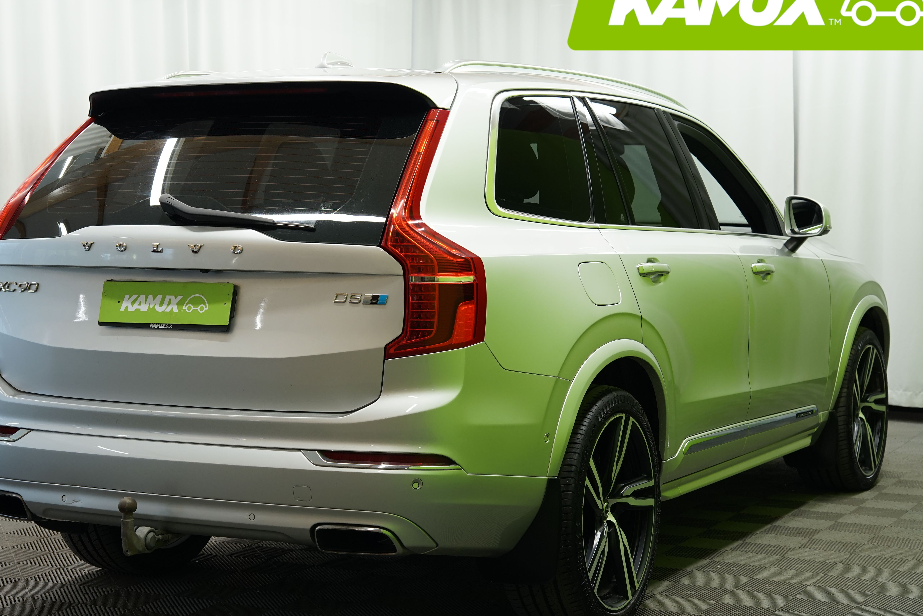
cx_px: 424
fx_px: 1692
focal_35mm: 66
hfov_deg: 30.5
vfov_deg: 20.6
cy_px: 298
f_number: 5.6
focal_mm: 53
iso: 500
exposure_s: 1/20
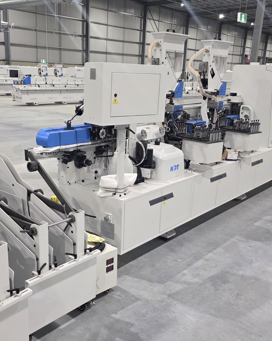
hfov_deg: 38.1
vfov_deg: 46.5
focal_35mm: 39
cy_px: 210
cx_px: 113
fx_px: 392
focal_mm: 6.3
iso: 500
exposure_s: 1/100
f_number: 1.7
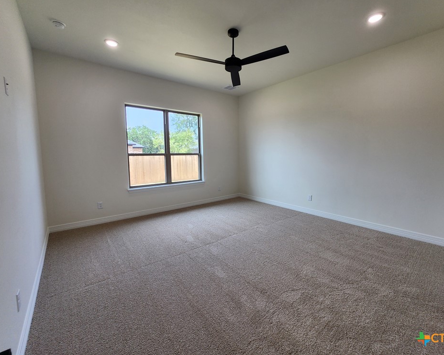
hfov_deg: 100.5
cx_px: 241
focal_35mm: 14
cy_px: 172
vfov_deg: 87.9
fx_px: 184
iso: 64
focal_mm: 2.2
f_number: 2.2
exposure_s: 1/120
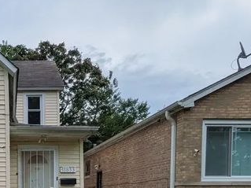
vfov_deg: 29.1
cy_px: 207
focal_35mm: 45
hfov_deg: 37.9
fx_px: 326
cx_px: 5
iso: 47
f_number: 2.2
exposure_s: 1/2469
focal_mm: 1.85
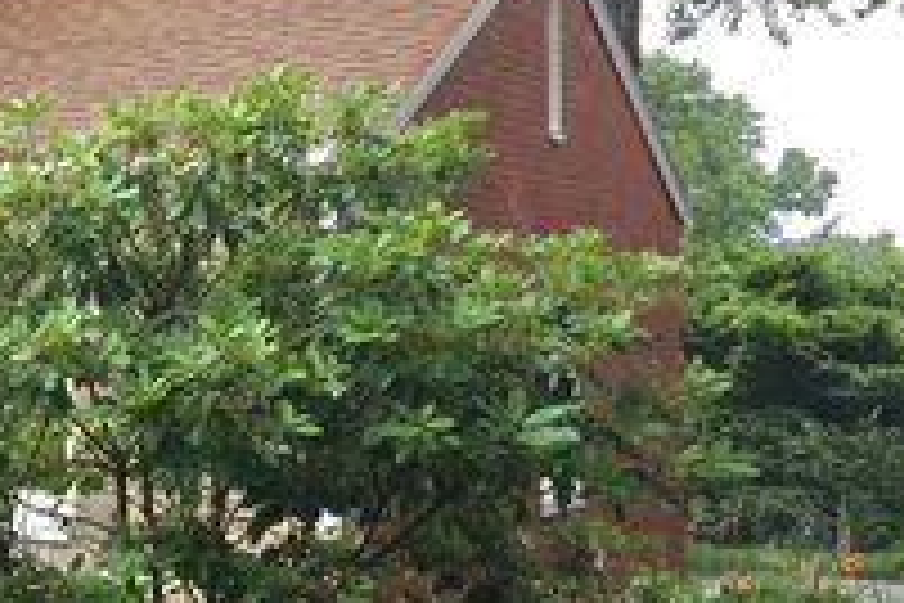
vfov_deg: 18.2
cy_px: 272
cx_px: -207
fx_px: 1883
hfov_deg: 24.3
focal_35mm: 75
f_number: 2.2
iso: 32
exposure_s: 1/166
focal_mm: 4.15
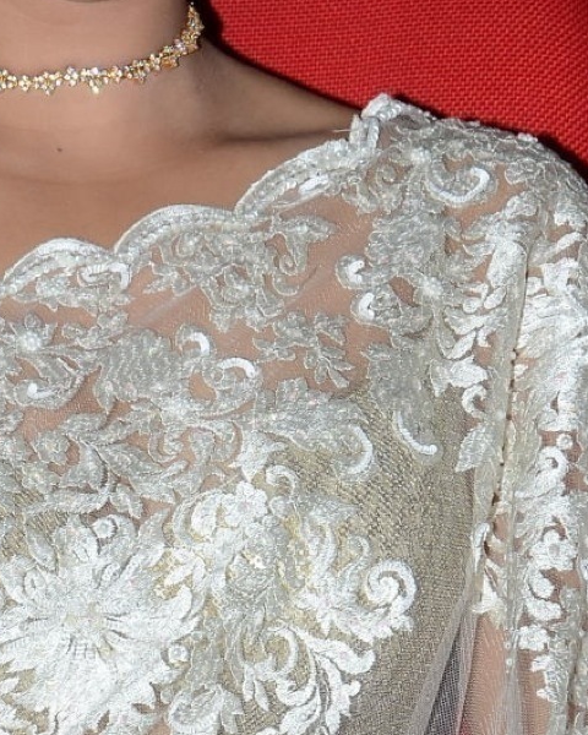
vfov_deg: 6.5
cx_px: 31
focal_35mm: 297
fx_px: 6461
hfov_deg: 5.2
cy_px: 312
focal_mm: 70
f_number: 9
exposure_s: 1/125
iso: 320
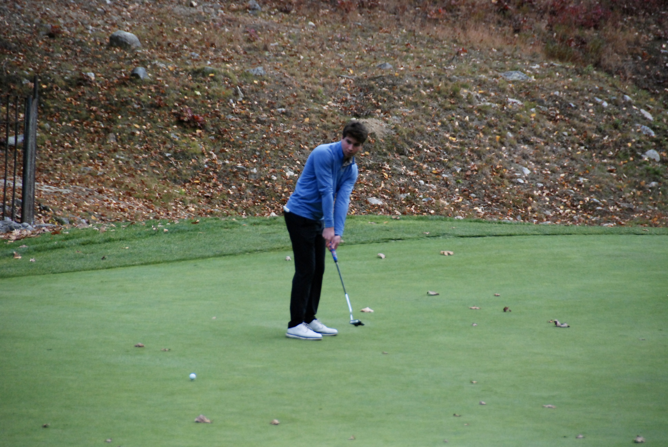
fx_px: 5573
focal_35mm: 300
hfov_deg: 6.9
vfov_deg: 4.6
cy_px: 224
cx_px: 334
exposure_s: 1/1000
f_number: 5.6
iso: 800
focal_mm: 200
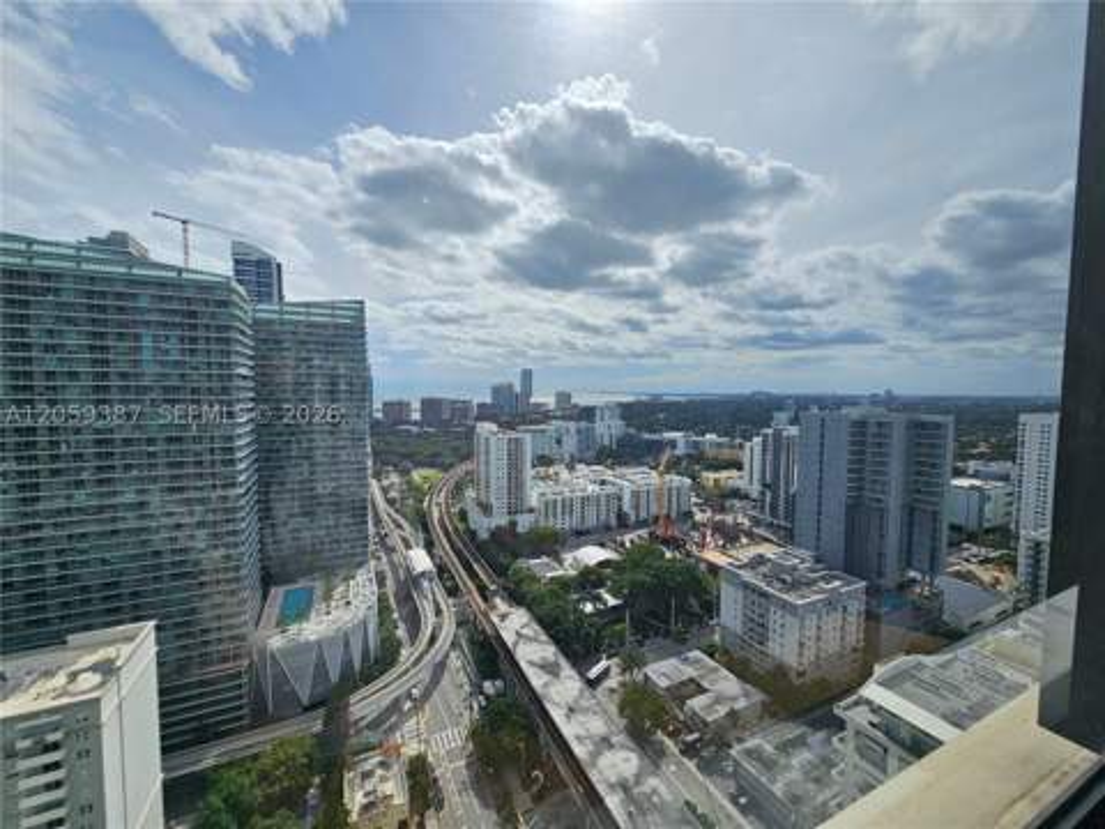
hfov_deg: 106.2
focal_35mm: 13
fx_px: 415
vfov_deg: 89.9
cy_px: 414
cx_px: 552
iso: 50
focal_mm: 2.2
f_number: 2.2
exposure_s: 1/2436
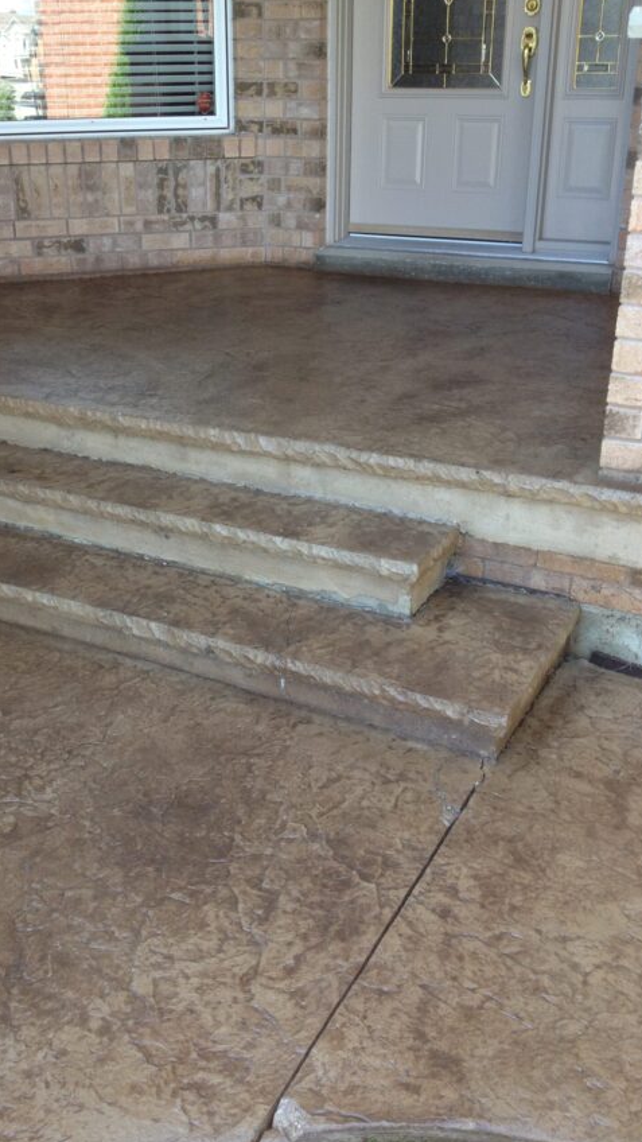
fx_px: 1180
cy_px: 568
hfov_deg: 30.4
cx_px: 260
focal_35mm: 39
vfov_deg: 51.6
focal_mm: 4.28
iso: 64
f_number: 2.4
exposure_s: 1/120
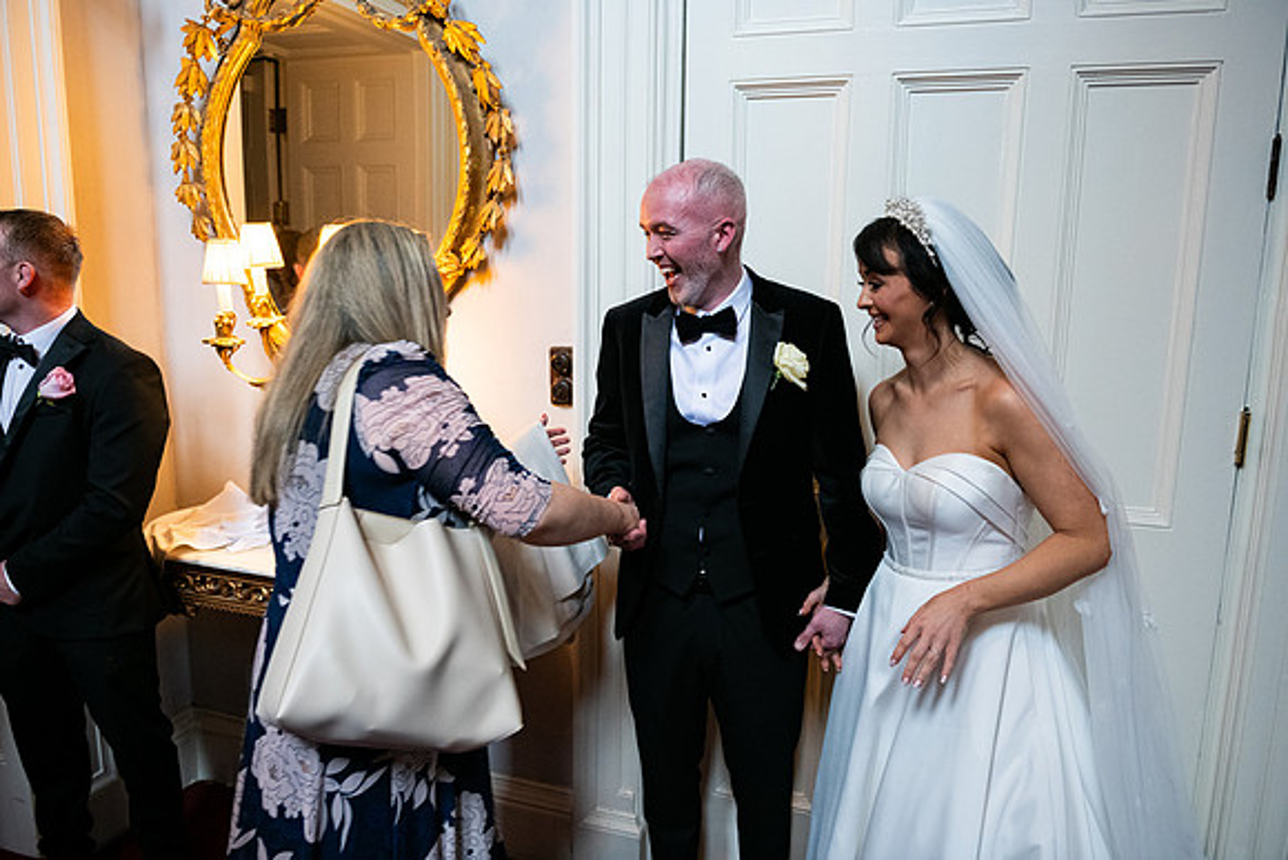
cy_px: 430
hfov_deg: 67.4
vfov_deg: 48.0
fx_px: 966
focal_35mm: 27
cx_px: 644
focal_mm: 27
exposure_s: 1/160
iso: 1600
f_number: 3.5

• • • • •

▶ **Task statement**
Each line above must be repeated exactly in the answer, with pictures omitted.

▶ **Exercise result**
cx_px: 424
fx_px: 1692
focal_35mm: 66
hfov_deg: 30.5
vfov_deg: 20.6
cy_px: 298
f_number: 5.6
focal_mm: 53
iso: 500
exposure_s: 1/20
hfov_deg: 38.1
vfov_deg: 46.5
focal_35mm: 39
cy_px: 210
cx_px: 113
fx_px: 392
focal_mm: 6.3
iso: 500
exposure_s: 1/100
f_number: 1.7
hfov_deg: 100.5
cx_px: 241
focal_35mm: 14
cy_px: 172
vfov_deg: 87.9
fx_px: 184
iso: 64
focal_mm: 2.2
f_number: 2.2
exposure_s: 1/120
vfov_deg: 29.1
cy_px: 207
focal_35mm: 45
hfov_deg: 37.9
fx_px: 326
cx_px: 5
iso: 47
f_number: 2.2
exposure_s: 1/2469
focal_mm: 1.85
vfov_deg: 18.2
cy_px: 272
cx_px: -207
fx_px: 1883
hfov_deg: 24.3
focal_35mm: 75
f_number: 2.2
iso: 32
exposure_s: 1/166
focal_mm: 4.15
vfov_deg: 6.5
cx_px: 31
focal_35mm: 297
fx_px: 6461
hfov_deg: 5.2
cy_px: 312
focal_mm: 70
f_number: 9
exposure_s: 1/125
iso: 320
fx_px: 5573
focal_35mm: 300
hfov_deg: 6.9
vfov_deg: 4.6
cy_px: 224
cx_px: 334
exposure_s: 1/1000
f_number: 5.6
iso: 800
focal_mm: 200
hfov_deg: 106.2
focal_35mm: 13
fx_px: 415
vfov_deg: 89.9
cy_px: 414
cx_px: 552
iso: 50
focal_mm: 2.2
f_number: 2.2
exposure_s: 1/2436
fx_px: 1180
cy_px: 568
hfov_deg: 30.4
cx_px: 260
focal_35mm: 39
vfov_deg: 51.6
focal_mm: 4.28
iso: 64
f_number: 2.4
exposure_s: 1/120
cy_px: 430
hfov_deg: 67.4
vfov_deg: 48.0
fx_px: 966
focal_35mm: 27
cx_px: 644
focal_mm: 27
exposure_s: 1/160
iso: 1600
f_number: 3.5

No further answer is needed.